Millennials are flocking towards some of the most speculative ways to invest
Reuters/Kai Pfaffenbach
Millennials are big users of some of the most speculative investing instruments in the stock market, according to TD Ameritrade.
The brokerage firm told Business Insider that the roughly 18-35-year-old demographic made up about 40% of its new customers. Almost half of their trades came from mobile devices, said Victor Jones, the director of trading at TD Ameritrade.
"Trades from mobile tend to be more futures-based," Jones said. "More people are gravitating towards derivatives like options and futures."
"When you have your phone on you, you're available to look at the markets 24/7, but the markets aren't open 24/7," Jones said. "Futures give millennials or any investor the opportunity to participate in the market 24/7."

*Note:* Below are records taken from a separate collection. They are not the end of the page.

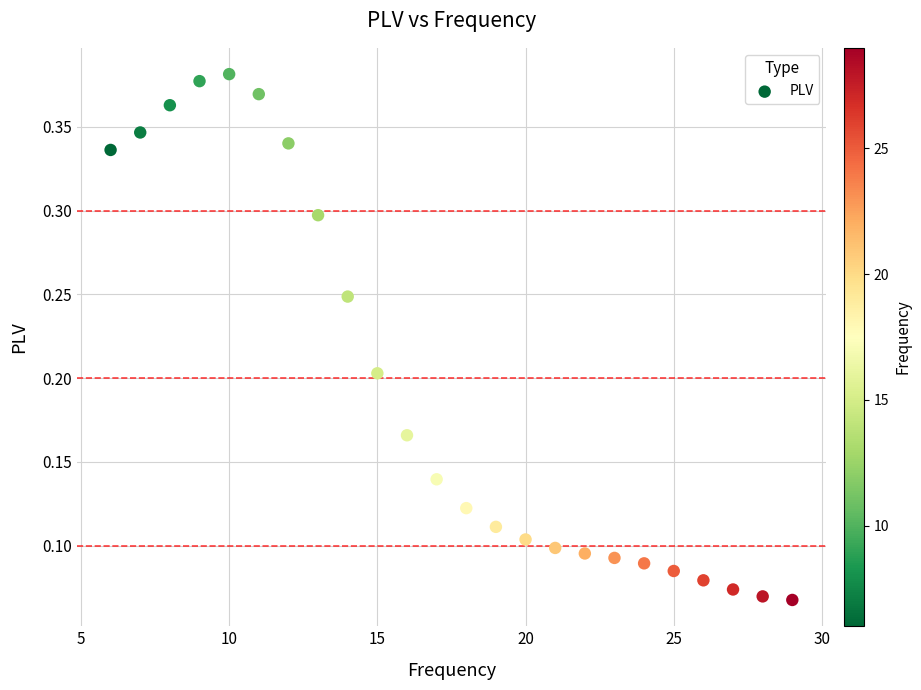

How many data points are displayed?

24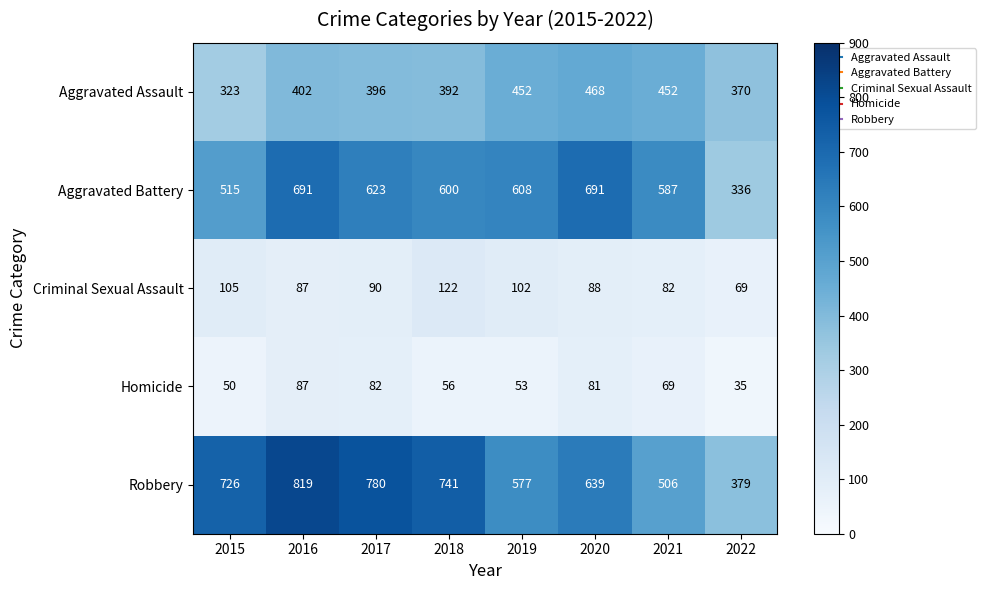

Is it true that Aggravated Battery equals 475 at 2022?

False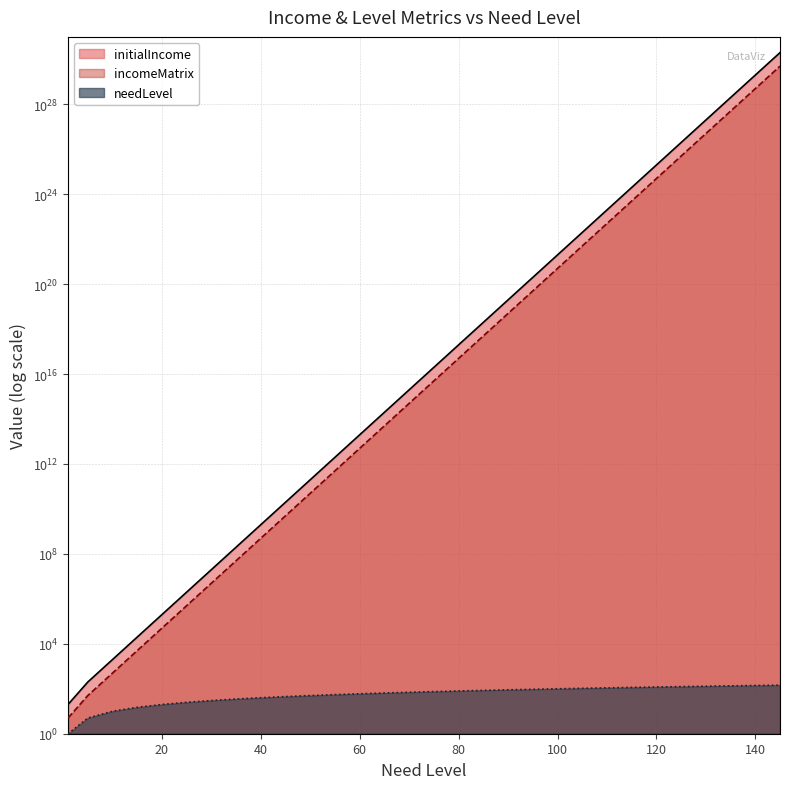

Reading left to right, extract all data points from this chart.

needLevel: 1=1	5=5	10=10	15=15	20=20	25=25	30=30	35=35	40=40	45=45	50=50	55=55	60=60	65=65	70=70	75=75	80=80	85=85	90=90	95=95	100=100	105=105	110=110	115=115	120=120	125=125	130=130	135=135	140=140	145=145
initialIncome: 1=20	5=200	10=2000	15=20000	20=200000	25=2000000	30=20000000	35=200000000	40=2000000000	45=20000000000	50=200000000000	55=2000000000000	60=20000000000000	65=200000000000000	70=2000000000000000	75=20000000000000000	80=200000000000000000	85=2000000000000000000	90=20000000000000000000	95=200000000000000000000	100=2000000000000000000000	105=20000000000000000000000	110=199999999999999983222784	115=1999999999999999966445568	120=19999999999999997516972032	125=200000000000000009529458688	130=2000000000000000026575110144	135=19999999999999999166239473664	140=199999999999999982866301714432	145=1999999999999999758294272966656
incomeMatrix: 1=5	5=50	10=500	15=5000	20=50000	25=500000	30=5000000	35=50000000	40=500000000	45=5000000000	50=50000000000	55=500000000000	60=5000000000000	65=50000000000000	70=500000000000000	75=5000000000000000	80=50000000000000000	85=500000000000000000	90=5000000000000000000	95=50000000000000000000	100=500000000000000000000	105=5000000000000000000000	110=49999999999999995805696	115=499999999999999991611392	120=4999999999999999379243008	125=50000000000000002382364672	130=500000000000000006643777536	135=4999999999999999791559868416	140=49999999999999995716575428608	145=499999999999999939573568241664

Instead of buying a specific asset class like a company's stock or a currency, futures and options contracts allow traders to profit from their bets on future prices and to hedge losses on what they already own.
Jones doesn't see mobile trading as the reason why more people are moving towards derivatives that aren't tied to the 9:30 a.m. to 4 p.m. ET stock-market schedule.
More investors — millennial and older — understand they can use these instruments to manage portfolio risks, Jones said. Derivatives trading made up about 45% of TD Ameritrade's transactions, he said, up from about 10% in 2009.
"They're gravitating towards the trading strategies that can help them limit their risk, limit their capital exposure, and generate additional yield on the portfolio," Jones said.
Coincidentally, Interactive Brokers had captured this in a TV commercial in which a woman interrupts her dinner with a man to "do some hedging trades" on her phone because global markets are crashing after Russia downed a NATO plane.
Even as derivatives trading may demonstrate a certain sophistication among millennial traders, it could also reflect their outsized stomach for risk, since they have a longer runway to earn returns from the market. A TD Ameritrade spokesperson said the most popular options strategies included covered calls, through which a trader can hedge on a long position in an asset. The options education page was consistently among the firm's top-five most visited, she added.
"I agree that derivatives do have unique risk characteristics," Jones said. "We are passionate about ensuring that our clients are aware of the unique risk characteristics."